Katrina Victims to Get $2K Debit Cards

This is the wrong thing to do.

The federal government plans to hand out debit cards worth $2,000 each to families displaced by Hurricane Katrina.

Homeland Security Department Secretary Michael Chertoff, under fire for his agency’s response to the disaster, held a conference call with governors of states with evacuees and described the plan. While many details remained to be worked out, the plan was to quickly begin distributing the cards, starting with people in major evacuation centers such as the Houston Astrodome.

White House press secretary Scott McClellan said the cards are aimed at providing “some immediate cash assistance to those who are in shelters, those that were evacuated.”

Perfect. Two companies will end up benefiting most from this government handout. Phillip Morris and Anheuser-Busch.

Alaska Gov. Frank Murkowski, a Republican, said he had concerns about the potential for abuse.

“That’s a lot of money. The question is how do you separate the needy from those who just want a $2,000 handout,” he said.

Exactly. In the same way that I don’t give a $20 dollar bill to the guy on the street corner with a sign that says “Will Work for Food”, the government will simply be wasting tax payer dollars if they proceed with this idea. No doubt there is a group of people back in Washington D.C. who believe this is the great “feel good, shot-in-the-arm” program that is just the kind of story the media will jump upon.

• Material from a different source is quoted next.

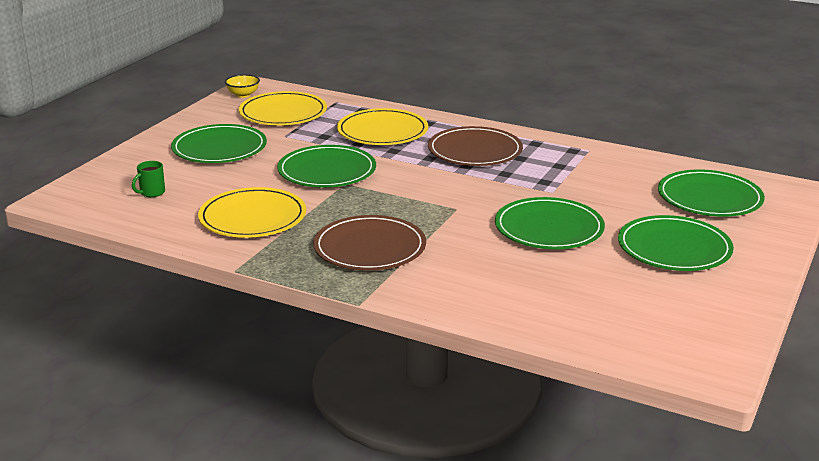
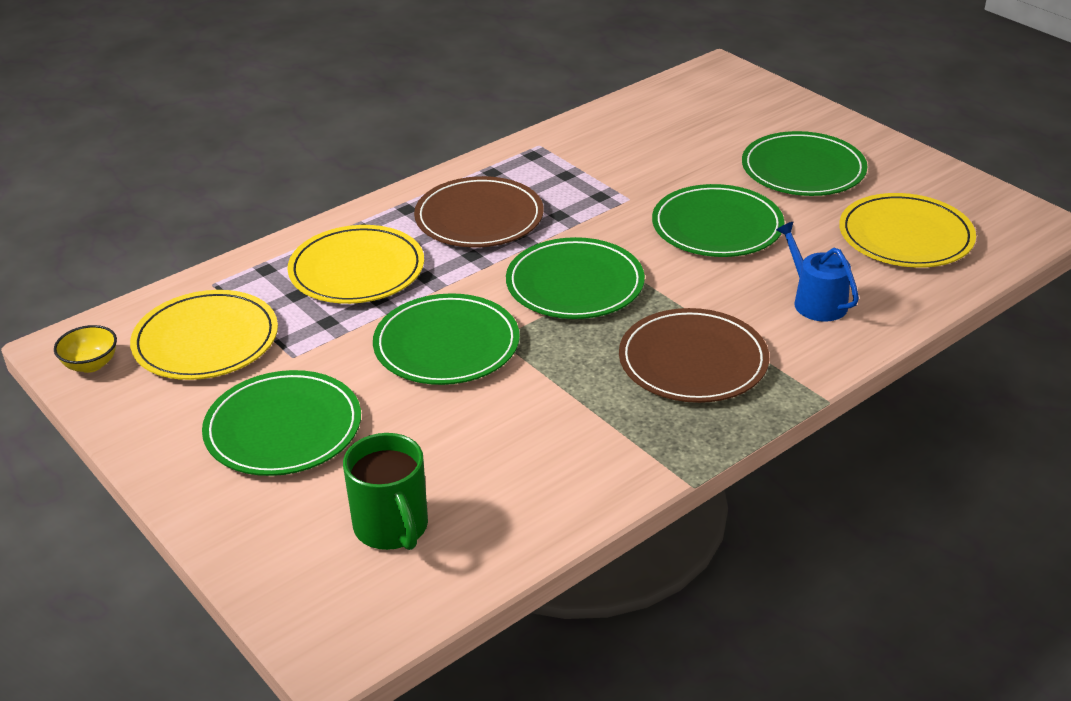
camera: 65 degrees left, 10 degrees up
green mug [132,161,165,197] -> green mug [343,433,428,550], size x1.84
yellow plate [198,187,306,238] -> yellow plate moved to [839,193,976,268]
green plate [658,170,765,217] -> green plate moved to [506,237,645,319]
none -> blue watering can [776,222,859,322]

Here’s a better idea. Issue vouchers to Hurricane Katrina victims for places like Home Depot, Lowes, Wal-Mart, or Target. Help them buy personal necessities, food, diapers, formula and like goods. Help them purchase tools and other home repair supplies so (if they are lucky enough to still have a livable home) they can do a quick patching of a roof, temporary window replacement, or rent equipment like fumigation machinery and carpet cleaners.

Yes, we need to help the displaced, the homeless, and the penniless during these immediate days after the hurricane, but giving people cash with no strings attached is a bad move. There will be those who are responsible with the funds, but a majority will not. It is highly likely that they’ll be back next month asking for more, and the government will be hard pressed to deny them.

And think of the bad press that would generate!